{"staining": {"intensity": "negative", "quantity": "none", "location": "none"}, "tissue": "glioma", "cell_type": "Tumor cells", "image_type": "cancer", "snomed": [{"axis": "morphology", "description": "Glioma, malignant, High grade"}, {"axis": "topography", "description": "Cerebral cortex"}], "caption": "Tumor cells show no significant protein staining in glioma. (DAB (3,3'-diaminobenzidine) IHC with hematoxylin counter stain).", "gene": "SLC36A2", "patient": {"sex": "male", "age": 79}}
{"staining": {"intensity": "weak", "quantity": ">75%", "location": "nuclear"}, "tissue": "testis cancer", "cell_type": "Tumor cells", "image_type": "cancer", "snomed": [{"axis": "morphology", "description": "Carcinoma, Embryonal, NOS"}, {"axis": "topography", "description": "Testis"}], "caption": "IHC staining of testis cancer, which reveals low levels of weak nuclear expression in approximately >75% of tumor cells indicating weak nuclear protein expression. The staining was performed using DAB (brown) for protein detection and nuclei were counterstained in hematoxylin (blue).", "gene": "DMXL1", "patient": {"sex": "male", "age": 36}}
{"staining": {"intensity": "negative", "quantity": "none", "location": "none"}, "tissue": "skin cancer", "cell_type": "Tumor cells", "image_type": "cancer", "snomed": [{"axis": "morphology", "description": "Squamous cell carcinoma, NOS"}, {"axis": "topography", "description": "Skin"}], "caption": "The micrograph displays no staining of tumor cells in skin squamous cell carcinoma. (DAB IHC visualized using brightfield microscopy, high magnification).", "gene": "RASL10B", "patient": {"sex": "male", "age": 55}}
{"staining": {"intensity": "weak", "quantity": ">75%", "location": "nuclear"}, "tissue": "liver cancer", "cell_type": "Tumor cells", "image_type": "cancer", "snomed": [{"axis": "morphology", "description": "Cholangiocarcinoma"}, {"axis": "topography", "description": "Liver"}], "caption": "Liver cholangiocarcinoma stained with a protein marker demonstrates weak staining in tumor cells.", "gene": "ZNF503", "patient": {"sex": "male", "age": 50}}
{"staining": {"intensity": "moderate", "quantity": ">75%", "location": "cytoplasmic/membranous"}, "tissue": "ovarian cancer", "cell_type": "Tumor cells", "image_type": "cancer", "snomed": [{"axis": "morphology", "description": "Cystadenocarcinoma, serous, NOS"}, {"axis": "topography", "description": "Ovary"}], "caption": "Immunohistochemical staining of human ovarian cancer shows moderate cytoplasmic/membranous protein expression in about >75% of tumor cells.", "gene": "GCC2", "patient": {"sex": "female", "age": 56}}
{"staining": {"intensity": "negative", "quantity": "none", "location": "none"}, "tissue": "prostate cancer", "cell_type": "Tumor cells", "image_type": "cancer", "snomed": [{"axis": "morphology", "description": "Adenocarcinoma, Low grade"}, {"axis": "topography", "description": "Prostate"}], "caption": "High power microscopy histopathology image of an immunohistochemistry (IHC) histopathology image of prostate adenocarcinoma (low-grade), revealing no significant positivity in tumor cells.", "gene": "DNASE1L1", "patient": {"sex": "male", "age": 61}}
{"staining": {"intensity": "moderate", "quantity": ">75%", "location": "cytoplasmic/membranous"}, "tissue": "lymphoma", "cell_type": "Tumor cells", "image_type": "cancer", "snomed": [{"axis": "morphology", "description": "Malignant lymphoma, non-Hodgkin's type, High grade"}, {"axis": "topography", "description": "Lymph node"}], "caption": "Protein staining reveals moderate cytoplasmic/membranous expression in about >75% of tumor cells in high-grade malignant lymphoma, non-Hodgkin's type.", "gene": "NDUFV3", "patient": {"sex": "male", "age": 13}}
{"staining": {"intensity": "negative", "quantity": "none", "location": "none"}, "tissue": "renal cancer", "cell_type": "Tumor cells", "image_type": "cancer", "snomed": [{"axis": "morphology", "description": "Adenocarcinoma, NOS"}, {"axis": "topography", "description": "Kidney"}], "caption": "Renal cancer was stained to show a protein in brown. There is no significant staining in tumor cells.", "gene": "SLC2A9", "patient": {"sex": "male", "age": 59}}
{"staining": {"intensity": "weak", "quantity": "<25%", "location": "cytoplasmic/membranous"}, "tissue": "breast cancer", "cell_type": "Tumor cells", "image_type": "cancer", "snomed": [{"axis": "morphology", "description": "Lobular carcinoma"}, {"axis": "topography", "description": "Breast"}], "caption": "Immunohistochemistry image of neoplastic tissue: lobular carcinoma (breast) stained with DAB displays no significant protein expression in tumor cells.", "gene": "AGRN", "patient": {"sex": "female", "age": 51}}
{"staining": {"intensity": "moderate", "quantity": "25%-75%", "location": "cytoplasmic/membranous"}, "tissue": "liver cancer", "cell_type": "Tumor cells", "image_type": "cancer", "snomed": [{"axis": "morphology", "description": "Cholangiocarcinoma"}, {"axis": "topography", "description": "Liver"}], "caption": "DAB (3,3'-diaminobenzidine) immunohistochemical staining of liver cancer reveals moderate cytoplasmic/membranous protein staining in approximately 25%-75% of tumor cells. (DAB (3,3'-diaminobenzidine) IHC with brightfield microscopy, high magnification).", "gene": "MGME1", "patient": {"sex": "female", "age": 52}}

— YOUR INSTRUCTIONS —
Repeat the data above in full, word for word.

— REPLY —
{"staining": {"intensity": "negative", "quantity": "none", "location": "none"}, "tissue": "glioma", "cell_type": "Tumor cells", "image_type": "cancer", "snomed": [{"axis": "morphology", "description": "Glioma, malignant, High grade"}, {"axis": "topography", "description": "Cerebral cortex"}], "caption": "Tumor cells show no significant protein staining in glioma. (DAB (3,3'-diaminobenzidine) IHC with hematoxylin counter stain).", "gene": "SLC36A2", "patient": {"sex": "male", "age": 79}}
{"staining": {"intensity": "weak", "quantity": ">75%", "location": "nuclear"}, "tissue": "testis cancer", "cell_type": "Tumor cells", "image_type": "cancer", "snomed": [{"axis": "morphology", "description": "Carcinoma, Embryonal, NOS"}, {"axis": "topography", "description": "Testis"}], "caption": "IHC staining of testis cancer, which reveals low levels of weak nuclear expression in approximately >75% of tumor cells indicating weak nuclear protein expression. The staining was performed using DAB (brown) for protein detection and nuclei were counterstained in hematoxylin (blue).", "gene": "DMXL1", "patient": {"sex": "male", "age": 36}}
{"staining": {"intensity": "negative", "quantity": "none", "location": "none"}, "tissue": "skin cancer", "cell_type": "Tumor cells", "image_type": "cancer", "snomed": [{"axis": "morphology", "description": "Squamous cell carcinoma, NOS"}, {"axis": "topography", "description": "Skin"}], "caption": "The micrograph displays no staining of tumor cells in skin squamous cell carcinoma. (DAB IHC visualized using brightfield microscopy, high magnification).", "gene": "RASL10B", "patient": {"sex": "male", "age": 55}}
{"staining": {"intensity": "weak", "quantity": ">75%", "location": "nuclear"}, "tissue": "liver cancer", "cell_type": "Tumor cells", "image_type": "cancer", "snomed": [{"axis": "morphology", "description": "Cholangiocarcinoma"}, {"axis": "topography", "description": "Liver"}], "caption": "Liver cholangiocarcinoma stained with a protein marker demonstrates weak staining in tumor cells.", "gene": "ZNF503", "patient": {"sex": "male", "age": 50}}
{"staining": {"intensity": "moderate", "quantity": ">75%", "location": "cytoplasmic/membranous"}, "tissue": "ovarian cancer", "cell_type": "Tumor cells", "image_type": "cancer", "snomed": [{"axis": "morphology", "description": "Cystadenocarcinoma, serous, NOS"}, {"axis": "topography", "description": "Ovary"}], "caption": "Immunohistochemical staining of human ovarian cancer shows moderate cytoplasmic/membranous protein expression in about >75% of tumor cells.", "gene": "GCC2", "patient": {"sex": "female", "age": 56}}
{"staining": {"intensity": "negative", "quantity": "none", "location": "none"}, "tissue": "prostate cancer", "cell_type": "Tumor cells", "image_type": "cancer", "snomed": [{"axis": "morphology", "description": "Adenocarcinoma, Low grade"}, {"axis": "topography", "description": "Prostate"}], "caption": "High power microscopy histopathology image of an immunohistochemistry (IHC) histopathology image of prostate adenocarcinoma (low-grade), revealing no significant positivity in tumor cells.", "gene": "DNASE1L1", "patient": {"sex": "male", "age": 61}}
{"staining": {"intensity": "moderate", "quantity": ">75%", "location": "cytoplasmic/membranous"}, "tissue": "lymphoma", "cell_type": "Tumor cells", "image_type": "cancer", "snomed": [{"axis": "morphology", "description": "Malignant lymphoma, non-Hodgkin's type, High grade"}, {"axis": "topography", "description": "Lymph node"}], "caption": "Protein staining reveals moderate cytoplasmic/membranous expression in about >75% of tumor cells in high-grade malignant lymphoma, non-Hodgkin's type.", "gene": "NDUFV3", "patient": {"sex": "male", "age": 13}}
{"staining": {"intensity": "negative", "quantity": "none", "location": "none"}, "tissue": "renal cancer", "cell_type": "Tumor cells", "image_type": "cancer", "snomed": [{"axis": "morphology", "description": "Adenocarcinoma, NOS"}, {"axis": "topography", "description": "Kidney"}], "caption": "Renal cancer was stained to show a protein in brown. There is no significant staining in tumor cells.", "gene": "SLC2A9", "patient": {"sex": "male", "age": 59}}
{"staining": {"intensity": "weak", "quantity": "<25%", "location": "cytoplasmic/membranous"}, "tissue": "breast cancer", "cell_type": "Tumor cells", "image_type": "cancer", "snomed": [{"axis": "morphology", "description": "Lobular carcinoma"}, {"axis": "topography", "description": "Breast"}], "caption": "Immunohistochemistry image of neoplastic tissue: lobular carcinoma (breast) stained with DAB displays no significant protein expression in tumor cells.", "gene": "AGRN", "patient": {"sex": "female", "age": 51}}
{"staining": {"intensity": "moderate", "quantity": "25%-75%", "location": "cytoplasmic/membranous"}, "tissue": "liver cancer", "cell_type": "Tumor cells", "image_type": "cancer", "snomed": [{"axis": "morphology", "description": "Cholangiocarcinoma"}, {"axis": "topography", "description": "Liver"}], "caption": "DAB (3,3'-diaminobenzidine) immunohistochemical staining of liver cancer reveals moderate cytoplasmic/membranous protein staining in approximately 25%-75% of tumor cells. (DAB (3,3'-diaminobenzidine) IHC with brightfield microscopy, high magnification).", "gene": "MGME1", "patient": {"sex": "female", "age": 52}}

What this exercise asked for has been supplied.